╭─ Input material

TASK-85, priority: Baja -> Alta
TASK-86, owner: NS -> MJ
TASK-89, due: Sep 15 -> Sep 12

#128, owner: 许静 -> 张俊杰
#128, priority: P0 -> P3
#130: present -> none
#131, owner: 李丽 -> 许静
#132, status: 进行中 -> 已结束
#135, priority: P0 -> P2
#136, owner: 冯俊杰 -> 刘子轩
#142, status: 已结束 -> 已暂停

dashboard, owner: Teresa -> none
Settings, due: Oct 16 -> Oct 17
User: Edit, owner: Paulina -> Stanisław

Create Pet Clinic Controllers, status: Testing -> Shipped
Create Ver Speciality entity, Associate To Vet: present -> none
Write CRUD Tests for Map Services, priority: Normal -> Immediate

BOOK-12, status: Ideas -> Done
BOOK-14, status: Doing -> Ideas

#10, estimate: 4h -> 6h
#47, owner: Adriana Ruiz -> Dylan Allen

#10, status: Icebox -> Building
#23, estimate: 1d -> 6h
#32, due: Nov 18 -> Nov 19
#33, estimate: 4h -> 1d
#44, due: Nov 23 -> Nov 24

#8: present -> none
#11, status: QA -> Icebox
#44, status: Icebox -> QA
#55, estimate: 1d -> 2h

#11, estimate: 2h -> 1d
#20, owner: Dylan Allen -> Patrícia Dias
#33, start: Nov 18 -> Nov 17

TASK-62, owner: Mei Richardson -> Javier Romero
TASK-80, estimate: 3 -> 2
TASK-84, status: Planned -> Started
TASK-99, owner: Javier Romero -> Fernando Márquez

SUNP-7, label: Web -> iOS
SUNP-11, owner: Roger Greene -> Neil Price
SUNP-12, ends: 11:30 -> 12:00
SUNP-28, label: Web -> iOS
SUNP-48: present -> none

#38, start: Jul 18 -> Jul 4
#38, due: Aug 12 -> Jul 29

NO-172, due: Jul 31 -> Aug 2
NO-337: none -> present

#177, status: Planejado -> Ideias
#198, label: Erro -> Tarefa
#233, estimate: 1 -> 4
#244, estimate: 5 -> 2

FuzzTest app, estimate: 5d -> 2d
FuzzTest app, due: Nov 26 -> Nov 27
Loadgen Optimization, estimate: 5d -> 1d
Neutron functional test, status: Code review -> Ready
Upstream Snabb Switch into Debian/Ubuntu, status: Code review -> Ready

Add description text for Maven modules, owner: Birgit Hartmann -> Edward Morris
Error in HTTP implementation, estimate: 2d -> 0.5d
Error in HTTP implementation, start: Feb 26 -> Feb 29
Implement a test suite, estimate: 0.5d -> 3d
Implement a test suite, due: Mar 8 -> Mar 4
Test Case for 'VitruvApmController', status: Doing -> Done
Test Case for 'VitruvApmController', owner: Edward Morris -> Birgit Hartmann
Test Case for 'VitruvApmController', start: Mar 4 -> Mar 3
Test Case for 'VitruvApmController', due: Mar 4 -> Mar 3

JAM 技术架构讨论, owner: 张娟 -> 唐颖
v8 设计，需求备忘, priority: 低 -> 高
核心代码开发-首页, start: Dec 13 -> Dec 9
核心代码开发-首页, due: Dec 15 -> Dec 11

╰─

▶ [Request]: Reproduce the material while keeping each line exactly as it was written.

▶ [Answer section]:
TASK-85, priority: Baja -> Alta
TASK-86, owner: NS -> MJ
TASK-89, due: Sep 15 -> Sep 12

#128, owner: 许静 -> 张俊杰
#128, priority: P0 -> P3
#130: present -> none
#131, owner: 李丽 -> 许静
#132, status: 进行中 -> 已结束
#135, priority: P0 -> P2
#136, owner: 冯俊杰 -> 刘子轩
#142, status: 已结束 -> 已暂停

dashboard, owner: Teresa -> none
Settings, due: Oct 16 -> Oct 17
User: Edit, owner: Paulina -> Stanisław

Create Pet Clinic Controllers, status: Testing -> Shipped
Create Ver Speciality entity, Associate To Vet: present -> none
Write CRUD Tests for Map Services, priority: Normal -> Immediate

BOOK-12, status: Ideas -> Done
BOOK-14, status: Doing -> Ideas

#10, estimate: 4h -> 6h
#47, owner: Adriana Ruiz -> Dylan Allen

#10, status: Icebox -> Building
#23, estimate: 1d -> 6h
#32, due: Nov 18 -> Nov 19
#33, estimate: 4h -> 1d
#44, due: Nov 23 -> Nov 24

#8: present -> none
#11, status: QA -> Icebox
#44, status: Icebox -> QA
#55, estimate: 1d -> 2h

#11, estimate: 2h -> 1d
#20, owner: Dylan Allen -> Patrícia Dias
#33, start: Nov 18 -> Nov 17

TASK-62, owner: Mei Richardson -> Javier Romero
TASK-80, estimate: 3 -> 2
TASK-84, status: Planned -> Started
TASK-99, owner: Javier Romero -> Fernando Márquez

SUNP-7, label: Web -> iOS
SUNP-11, owner: Roger Greene -> Neil Price
SUNP-12, ends: 11:30 -> 12:00
SUNP-28, label: Web -> iOS
SUNP-48: present -> none

#38, start: Jul 18 -> Jul 4
#38, due: Aug 12 -> Jul 29

NO-172, due: Jul 31 -> Aug 2
NO-337: none -> present

#177, status: Planejado -> Ideias
#198, label: Erro -> Tarefa
#233, estimate: 1 -> 4
#244, estimate: 5 -> 2

FuzzTest app, estimate: 5d -> 2d
FuzzTest app, due: Nov 26 -> Nov 27
Loadgen Optimization, estimate: 5d -> 1d
Neutron functional test, status: Code review -> Ready
Upstream Snabb Switch into Debian/Ubuntu, status: Code review -> Ready

Add description text for Maven modules, owner: Birgit Hartmann -> Edward Morris
Error in HTTP implementation, estimate: 2d -> 0.5d
Error in HTTP implementation, start: Feb 26 -> Feb 29
Implement a test suite, estimate: 0.5d -> 3d
Implement a test suite, due: Mar 8 -> Mar 4
Test Case for 'VitruvApmController', status: Doing -> Done
Test Case for 'VitruvApmController', owner: Edward Morris -> Birgit Hartmann
Test Case for 'VitruvApmController', start: Mar 4 -> Mar 3
Test Case for 'VitruvApmController', due: Mar 4 -> Mar 3

JAM 技术架构讨论, owner: 张娟 -> 唐颖
v8 设计，需求备忘, priority: 低 -> 高
核心代码开发-首页, start: Dec 13 -> Dec 9
核心代码开发-首页, due: Dec 15 -> Dec 11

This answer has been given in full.